Cloud Gate 2 are at The Joyce thru Sunday February 12th. They offer a diverse and musically intriguing programme of works by four exciting choreographers, performed by a troupe of unusually polished and expressive young dancers. Kokyat and I attended their opening night (February 8th) where the Company received a warm New York City welcome. Photo at the top from Bulareyaung Pagarlava's PASSAGE.
Perhaps the most striking aspect of the evening was how young all the participants were. As they took their bows the choreographers looked like college under-grads while many of the dancers looked like they should be in high school. Yet their choreography and dancing showed surprising artistic maturity.
Huang Yi's WICKED FISH opened the evening impressively with the grey-clad dancers moving in a stream of light. The score by Iannis Xenakis provides a buzzy, kozmic atmosphere in which the dancers move with fluid smoothness; partnerships blossom and dissolve as the movement shifts highlight first one couple, then another. A central pas de deux for two boys seemed at once athletic and lyrical and was superbly danced.

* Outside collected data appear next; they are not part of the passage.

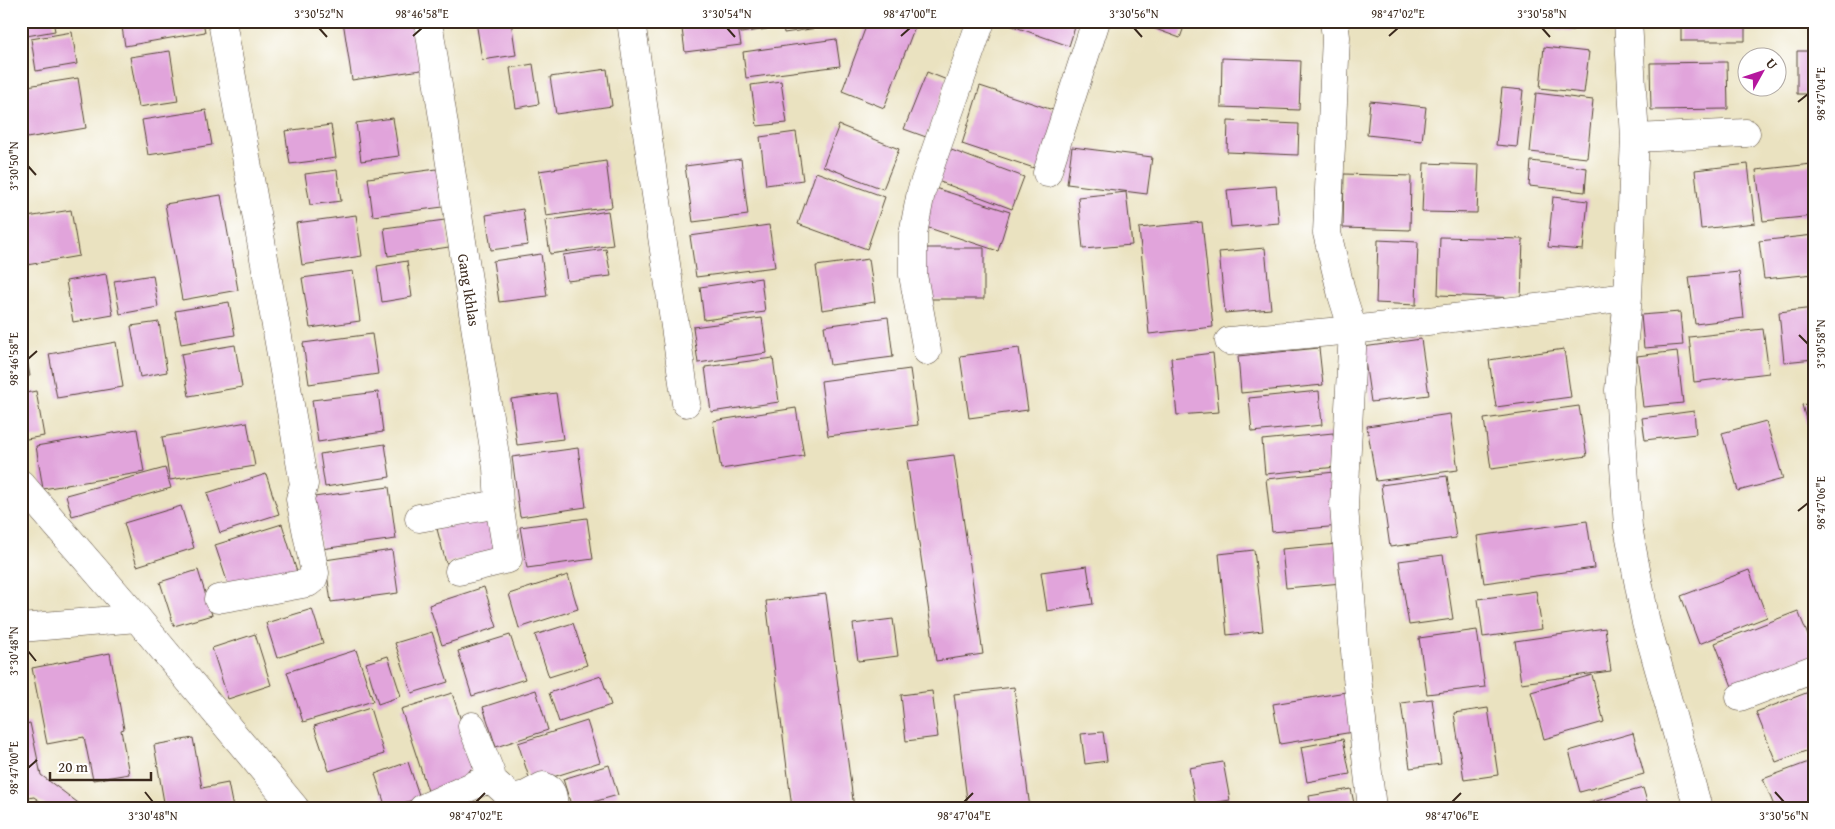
<svg xmlns="http://www.w3.org/2000/svg" width="1835" height="829" viewBox="0 0 1835 829" font-family="'Gentium Book Plus',serif">
<style>
.building{fill:#e1a4db}
.lines{fill:none;stroke-linecap:round;stroke-linejoin:round}
.minor-casing{stroke:#554636;stroke-width:29}
.tertiary-casing{stroke:#554636;stroke-width:29}
.minor{stroke:#fff;stroke-width:28}
.tertiary{stroke:#fff;stroke-width:28}
.ticks{fill:none;stroke:#3b2a1e;stroke-width:2}
.labels{text-anchor:middle;dominant-baseline:central;stroke-width:4;stroke-linejoin:round;paint-order:stroke}
.street-label{font-size:15px;fill:#3b2a1e;stroke:#fff}
.neatline{fill:none;stroke:#3b2a1e;stroke-width:2}
.ticks-label{font-size:12px;text-anchor:middle;fill:#3b2a1e}
</style>
<rect width="100%" height="100%" fill="#fff"/>
<filter id="ink" filterUnits="userSpaceOnUse"><feTurbulence type="fractalNoise" baseFrequency=".02" numOctaves="2"/><feDisplacementMap in="SourceGraphic" scale="10" xChannelSelector="R" yChannelSelector="G"/><feConvolveMatrix kernelMatrix="1 2 1 2 8 2 1 2 1" color-interpolation-filters="sRGB"/></filter>
<filter id="wash" filterUnits="userSpaceOnUse"><feTurbulence type="fractalNoise" baseFrequency=".0096" numOctaves="4" result="noise"/><feDisplacementMap in="SourceGraphic" scale="20" xChannelSelector="R" yChannelSelector="G"/><feGaussianBlur stdDeviation="1.12" result="paint"/><feColorMatrix in="noise" values="0 0 0 0 0 0 0 0 0 0 0 0 0 0 0 0 0 1.4 0 .05"/><feComposite in="paint" operator="in"/></filter>
<g filter="url(#wash)">
<rect width="100%" height="100%" fill="#eae2c0"/>
<g id="blocks">
<!-- building -->
<path class="building" d="M 21,21 L 53,21 L 55,31 L 21,37 Z
M 121,21 L 203,21 L 205,32 L 125,46 Z
M 343,21 L 421,21 L 428,69 L 352,80 Z
M 476,21 L 511,21 L 516,55 L 482,60 Z
M 681,21 L 737,21 L 741,45 L 685,52 Z
M 739,21 L 766,21 L 767,29 L 741,33 Z
M 782,21 L 816,21 L 817,28 L 784,33 Z
M 868,21 L 917,21 L 884,108 L 842,91 Z
M 1004,21 L 1077,21 L 1069,46 L 1004,23 Z
M 1143,21 L 1186,21 L 1180,38 L 1142,24 Z
M 1553,21 L 1573,21 L 1572,31 L 1552,29 Z
M 1681,21 L 1745,21 L 1745,41 L 1681,41 Z
M 72,32 L 77,64 L 36,71 L 31,39 Z
M 836,39 L 840,66 L 746,78 L 743,52 Z
M 1544,47 L 1589,52 L 1584,93 L 1540,88 Z
M 170,51 L 178,101 L 139,107 L 130,57 Z
M 1797,51 L 1814,51 L 1814,94 L 1797,94 Z
M 1222,58 L 1301,61 L 1299,110 L 1221,107 Z
M 1727,62 L 1728,109 L 1651,110 L 1650,63 Z
M 533,64 L 539,104 L 516,108 L 510,68 Z
M 607,69 L 612,106 L 556,114 L 550,77 Z
M 927,72 L 947,80 L 926,137 L 904,129 Z
M 78,78 L 86,128 L 21,139 L 21,87 Z
M 781,81 L 787,123 L 757,126 L 751,85 Z
M 980,86 L 1059,112 L 1040,170 L 962,144 Z
M 1502,88 L 1523,90 L 1517,147 L 1496,145 Z
M 1536,93 L 1593,100 L 1587,158 L 1530,152 Z
M 1370,101 L 1426,107 L 1422,141 L 1367,135 Z
M 206,110 L 212,145 L 148,155 L 142,120 Z
M 393,118 L 399,156 L 361,161 L 356,123 Z
M 1228,121 L 1299,124 L 1298,155 L 1227,152 Z
M 331,125 L 336,158 L 290,164 L 285,131 Z
M 839,125 L 899,149 L 883,189 L 823,166 Z
M 796,132 L 803,180 L 766,185 L 760,137 Z
M 1072,147 L 1152,157 L 1147,194 L 1067,184 Z
M 946,148 L 1024,177 L 1012,209 L 935,180 Z
M 741,159 L 748,215 L 693,222 L 685,166 Z
M 606,161 L 612,207 L 546,216 L 539,171 Z
M 1531,161 L 1587,168 L 1585,192 L 1529,186 Z
M 1424,163 L 1479,165 L 1477,213 L 1422,212 Z
M 1748,164 L 1755,223 L 1701,229 L 1695,170 Z
M 1812,164 L 1814,216 L 1763,221 L 1756,170 Z
M 437,169 L 443,207 L 373,216 L 368,178 Z
M 337,170 L 341,201 L 310,205 L 305,174 Z
M 816,172 L 885,197 L 867,249 L 798,224 Z
M 1344,174 L 1411,176 L 1410,230 L 1343,228 Z
M 1276,186 L 1279,223 L 1231,227 L 1227,190 Z
M 935,188 L 1010,212 L 998,251 L 923,226 Z
M 1126,192 L 1132,245 L 1083,249 L 1078,197 Z
M 221,195 L 238,290 L 182,300 L 165,204 Z
M 1553,197 L 1588,201 L 1583,250 L 1548,247 Z
M 523,209 L 528,245 L 491,250 L 486,215 Z
M 71,210 L 79,256 L 21,266 L 21,218 Z
M 608,211 L 613,245 L 550,254 L 545,221 Z
M 356,215 L 362,256 L 302,265 L 296,223 Z
M 445,220 L 449,247 L 388,256 L 384,228 Z
M 1202,222 L 1213,327 L 1149,334 L 1139,228 Z
M 769,225 L 775,267 L 696,277 L 690,236 Z
M 1814,235 L 1814,274 L 1764,279 L 1759,241 Z
M 1440,237 L 1523,239 L 1521,298 L 1438,295 Z
M 1378,240 L 1418,242 L 1416,305 L 1376,303 Z
M 924,248 L 984,248 L 984,299 L 924,299 Z
M 1265,248 L 1271,309 L 1225,313 L 1219,252 Z
M 606,249 L 611,276 L 567,281 L 563,255 Z
M 541,254 L 547,296 L 499,302 L 493,261 Z
M 869,259 L 875,302 L 822,310 L 816,266 Z
M 407,261 L 412,297 L 382,302 L 377,266 Z
M 353,271 L 360,321 L 310,328 L 302,278 Z
M 1739,272 L 1744,318 L 1695,324 L 1689,277 Z
M 106,274 L 113,315 L 73,322 L 66,281 Z
M 153,275 L 158,307 L 120,314 L 114,281 Z
M 761,278 L 765,312 L 704,320 L 700,287 Z
M 229,302 L 235,335 L 181,344 L 175,311 Z
M 1814,308 L 1814,359 L 1784,362 L 1779,312 Z
M 1680,312 L 1683,345 L 1644,348 L 1641,315 Z
M 888,317 L 893,357 L 830,365 L 824,326 Z
M 762,318 L 767,353 L 698,363 L 693,327 Z
M 159,322 L 167,372 L 140,377 L 131,326 Z
M 21,327 L 30,376 L 21,377 Z
M 1763,329 L 1769,373 L 1694,382 L 1689,337 Z
M 372,334 L 378,374 L 309,384 L 303,343 Z
M 1421,339 L 1429,395 L 1371,402 L 1363,347 Z
M 116,342 L 123,387 L 57,398 L 49,354 Z
M 235,345 L 242,387 L 189,396 L 181,354 Z
M 1019,348 L 1028,410 L 969,418 L 960,356 Z
M 1319,348 L 1323,385 L 1241,393 L 1238,356 Z
M 1564,349 L 1571,397 L 1496,407 L 1489,360 Z
M 1677,351 L 1683,403 L 1643,407 L 1637,356 Z
M 1213,353 L 1219,412 L 1177,415 L 1171,358 Z
M 773,358 L 779,402 L 711,412 L 705,367 Z
M 910,369 L 918,425 L 828,436 L 821,381 Z
M 36,391 L 44,436 L 21,440 L 21,394 Z
M 1319,391 L 1322,425 L 1252,432 L 1249,398 Z
M 378,392 L 383,432 L 318,442 L 312,400 Z
M 556,393 L 563,439 L 517,445 L 511,399 Z
M 1814,402 L 1814,443 L 1813,444 L 1802,405 Z
M 1579,406 L 1587,456 L 1491,469 L 1484,419 Z
M 796,408 L 804,456 L 721,469 L 713,421 Z
M 1694,411 L 1696,434 L 1645,440 L 1642,418 Z
M 1450,414 L 1458,470 L 1376,481 L 1367,426 Z
M 1766,421 L 1783,479 L 1738,491 L 1722,433 Z
M 247,422 L 255,466 L 170,480 L 162,437 Z
M 137,429 L 144,472 L 43,489 L 36,446 Z
M 1333,433 L 1337,467 L 1265,474 L 1262,440 Z
M 385,444 L 390,477 L 325,487 L 320,454 Z
M 578,448 L 586,507 L 520,517 L 512,457 Z
M 954,455 L 983,654 L 936,661 L 907,461 Z
M 165,468 L 171,488 L 72,516 L 66,495 Z
M 1335,472 L 1340,526 L 1272,532 L 1266,479 Z
M 266,474 L 279,514 L 220,533 L 207,493 Z
M 1447,476 L 1456,538 L 1390,547 L 1381,485 Z
M 389,487 L 396,539 L 321,549 L 314,497 Z
M 181,506 L 194,548 L 137,566 L 124,523 Z
M 487,516 L 496,550 L 446,563 L 437,529 Z
M 587,518 L 593,559 L 527,568 L 520,527 Z
M 1587,521 L 1594,568 L 1484,583 L 1477,536 Z
M 282,524 L 297,572 L 231,593 L 215,545 Z
M 1338,544 L 1342,583 L 1286,588 L 1282,549 Z
M 392,550 L 398,593 L 331,602 L 325,560 Z
M 1254,550 L 1263,631 L 1227,635 L 1219,554 Z
M 1443,555 L 1453,619 L 1409,625 L 1399,561 Z
M 1087,566 L 1093,604 L 1047,611 L 1041,572 Z
M 198,570 L 212,615 L 174,626 L 160,582 Z
M 1749,570 L 1767,617 L 1699,644 L 1681,596 Z
M 568,575 L 578,609 L 519,628 L 509,594 Z
M 484,587 L 497,627 L 442,645 L 429,605 Z
M 1536,591 L 1542,629 L 1483,637 L 1478,599 Z
M 826,594 L 854,808 L 792,808 L 766,601 Z
M 312,609 L 323,643 L 277,658 L 266,623 Z
M 1798,611 L 1814,650 L 1814,658 L 1733,689 L 1715,643 Z
M 893,619 L 898,656 L 858,661 L 853,624 Z
M 573,623 L 587,665 L 549,677 L 535,635 Z
M 1605,628 L 1611,671 L 1521,683 L 1515,641 Z
M 1477,630 L 1485,687 L 1427,694 L 1419,638 Z
M 432,632 L 448,682 L 412,693 L 395,643 Z
M 255,634 L 271,685 L 228,699 L 212,648 Z
M 510,635 L 525,679 L 472,696 L 458,651 Z
M 356,650 L 373,701 L 303,722 L 287,672 Z
M 110,653 L 124,729 L 121,730 L 129,774 L 93,780 L 84,737 L 47,744 L 32,668 Z
M 388,656 L 401,696 L 378,704 L 366,663 Z
M 1592,675 L 1604,722 L 1544,739 L 1531,692 Z
M 601,676 L 611,705 L 559,722 L 549,693 Z
M 1014,687 L 1030,808 L 968,808 L 954,694 Z
M 536,690 L 548,730 L 496,747 L 483,707 Z
M 1814,690 L 1814,748 L 1776,762 L 1756,712 Z
M 932,691 L 938,737 L 906,741 L 901,695 Z
M 1346,692 L 1353,732 L 1280,744 L 1273,704 Z
M 452,693 L 467,739 L 473,766 L 461,783 L 429,794 L 401,709 Z
M 1432,699 L 1441,764 L 1410,768 L 1401,703 Z
M 370,708 L 384,754 L 329,771 L 314,726 Z
M 1488,708 L 1498,775 L 1464,780 L 1454,713 Z
M 587,721 L 600,762 L 531,784 L 518,743 Z
M 30,723 L 41,775 L 85,808 L 49,808 L 34,797 L 21,799 L 21,725 Z
M 1103,732 L 1107,761 L 1085,764 L 1081,734 Z
M 1633,733 L 1644,774 L 1580,792 L 1569,751 Z
M 193,738 L 202,788 L 228,783 L 233,808 L 165,808 L 154,745 Z
M 1343,739 L 1350,774 L 1307,782 L 1301,747 Z
M 1814,760 L 1814,808 L 1775,808 L 1763,779 Z
M 408,762 L 420,798 L 386,808 L 375,774 Z
M 1223,762 L 1230,800 L 1196,806 L 1189,768 Z
M 609,765 L 618,795 L 572,808 L 563,779 Z
M 1643,788 L 1649,808 L 1575,808 L 1575,807 Z
M 1351,789 L 1355,808 L 1311,808 L 1309,796 Z"/>
</g>
</g>
<g filter="url(#ink)">
<use href="#blocks" fill-opacity="0" stroke="#554636" stroke-width="1"/>
<g class="lines">
<!-- minor casing -->
<g class="minor-casing">
<path id="minor" d="M 428,21 L 497,468 L 499,504 L 508,559 L 459,571
M 631,21 L 686,403
M 1334,21 L 1336,37 L 1327,233 L 1342,295 L 1353,330 L 1344,506 L 1357,677 L 1372,808
M 1628,21 L 1635,138 L 1628,297 L 1619,390 L 1628,527 L 1646,623 L 1698,808
M 1635,138 L 1746,133
M 1047,173 L 1096,21
M 1229,341 L 1353,330 L 1628,297
M 927,351 L 913,275 L 913,234 L 921,192 L 981,21
M 419,518 L 499,504
M 218,599 L 308,583 L 313,579 L 315,573 L 300,499 L 304,484 L 222,21
M 21,628 L 137,618
M 1740,697 L 1814,669
M 490,778 L 512,798 L 526,795 L 543,786 C 554,790 553,797 554,808
M 423,808 L 490,778 L 491,774 L 472,726"/>
</g>
<!-- tertiary casing -->
<g class="tertiary-casing">
<path id="tertiary" d="M 21,484 L 137,618 L 295,808"/>
</g>
<!-- minor -->
<use href="#minor" class="minor"/>
<!-- tertiary -->
<use href="#tertiary" class="tertiary"/>
</g>
</g>
<!-- ticks -->
<path class="ticks" d="M 319,28 L 327,37M 727,28 L 735,37M 1134,28 L 1142,37M 1542,28 L 1550,37M 413,36 L 422,28M 901,36 L 910,28M 1389,36 L 1398,28M 1798,102 L 1808,94M 28,166 L 36,175M 1799,335 L 1808,344M 28,359 L 37,351M 1798,511 L 1808,503M 28,651 L 36,661M 28,768 L 37,760M 145,792 L 153,802M 1775,792 L 1784,802M 476,802 L 485,793M 964,802 L 973,793M 1452,802 L 1461,793"/>
<g class="labels">
<!-- street labels -->
<g class="street-label">
<text transform="translate(469 290) rotate(81)">Gang Ikhlas</text>
</g>
</g>
<!-- margin -->
<rect width="1835" height="829" fill="none" stroke="#fff" stroke-width="55"/>
<!-- north arrow -->
<g transform="translate(1762 72) rotate(50)"><circle r="24" fill="#ffffff" stroke="#b1aaa5"/>
<path d="M0-4L9 19L0 12L-9 19Z" fill="#b5179e"/>
<text y="-8" font-size="14" font-weight="bold" text-anchor="middle" fill="#3b2a1e">U</text>
</g>
<!-- scale -->
<path d="M50 772v8h101v-8" fill="none" stroke="#3b2a1e" stroke-width="2.5"/>
<text x="58" y="772" font-size="15" fill="#3b2a1e" stroke="#ffffff" stroke-width="4" paint-order="stroke">20 m</text>
<rect x="28" y="28" width="1780" height="774" class="neatline"/>
<g class="ticks-label">
<text x="319" y="18">3°30'52"N</text>
<text x="422" y="18">98°46'58"E</text>
<text x="727" y="18">3°30'54"N</text>
<text x="910" y="18">98°47'00"E</text>
<text x="1134" y="18">3°30'56"N</text>
<text x="1398" y="18">98°47'02"E</text>
<text x="1542" y="18">3°30'58"N</text>
<text transform="translate(1821 94) rotate(-90)" y="4">98°47'04"E</text>
<text transform="translate(14 166) rotate(-90)" y="4">3°30'50"N</text>
<text transform="translate(1821 344) rotate(-90)" y="4">3°30'58"N</text>
<text transform="translate(14 359) rotate(-90)" y="4">98°46'58"E</text>
<text transform="translate(1821 503) rotate(-90)" y="4">98°47'06"E</text>
<text transform="translate(14 651) rotate(-90)" y="4">3°30'48"N</text>
<text transform="translate(14 768) rotate(-90)" y="4">98°47'00"E</text>
<text x="153" y="820">3°30'48"N</text>
<text x="476" y="820">98°47'02"E</text>
<text x="964" y="820">98°47'04"E</text>
<text x="1452" y="820">98°47'06"E</text>
<text x="1784" y="820">3°30'56"N</text>
</g>
</svg>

Composer Meredith Monk was seated further down our row; some of her wonderfully whimsical songs were employed in TANTALUS where choreographer Wu Kuo-chu presented an ensemble work based on synchronized movement. The dancers are in a pool of light; they stare out at us in silence with slumping postures. From time to time one of them will break the regimented mold with nervous flutters or hints of self-expression. But the overall feeling is of a community of wary individuals moving in sync.
PASSAGE by Bulareyaung Pagarlava was the evening's most arresting work. In this dreamlike ritual of the mysteries of death and transfiguration, the choreographer employs segments of the Bach/African fusion score Lambarena. A beautiful young woman is dressed, stripped and re-dressed repeatedly in preparation for her rite of passage. In her nude-textured body stocking she appears vulnerable and mystified by what is happening to her. Four attendants in black hover busily about her, and a ghostly angel walks slowly across the stage with an umbrella and large suitcase. As the woman finally succumbs, she is covered by a large sheet of white silk. The four attendants slip out of their black coats and dance sensuously as they waft handfuls of white powder into the air, creating billowing clouds. The dead woman has vanished. Where did she go? You must watch it to find out.
Huang Yi's TA-TA FOR NOW cleverly expresses the interactions of a quintet of office workers. Set to the exhilirating allegro from Aram Khachaturian's violin concerto, the five dancers exhibit various behavioral quirks while jockeying for position in a competitive atmosphere. Here the young Cloud Gate 2 dancers showed surprising finesse of comic timing, droll expressions and charming individual personalities.
The closing work, THE WALL, takes the simple act of walking and transforms it into an impressive structural dancework; choreographer Cheng Tsung-lung uses Michael Gordon's textured score Weather One to set his dancers in motion. Clad in black, they stride across the stage in lines, rows or phalanxes at varying speeds and gaits. They seem like automatons, mindlessly marching about. One girl is then stripped to her white silky slip. Her movement style becomes more lyrcical, breaking the mode. Slowly more dancers appear to switch from black to white. Yet they cannot stop walking or truly shed their identity as part of the collective.
The evening was an auspicious one for Cloud Gate 2. Taking their bows, the performers seemed genuinely gratified by the crowd's enthusiasm. Youth and beauty carried the day, buoyed by an excellent range of music and by the sincerity and dedication of the dancers.
Above, three of the four choreographers whose works were presented: Cheng Tsung-lung, Huang Yi, and Bulareyaung Pagarlava.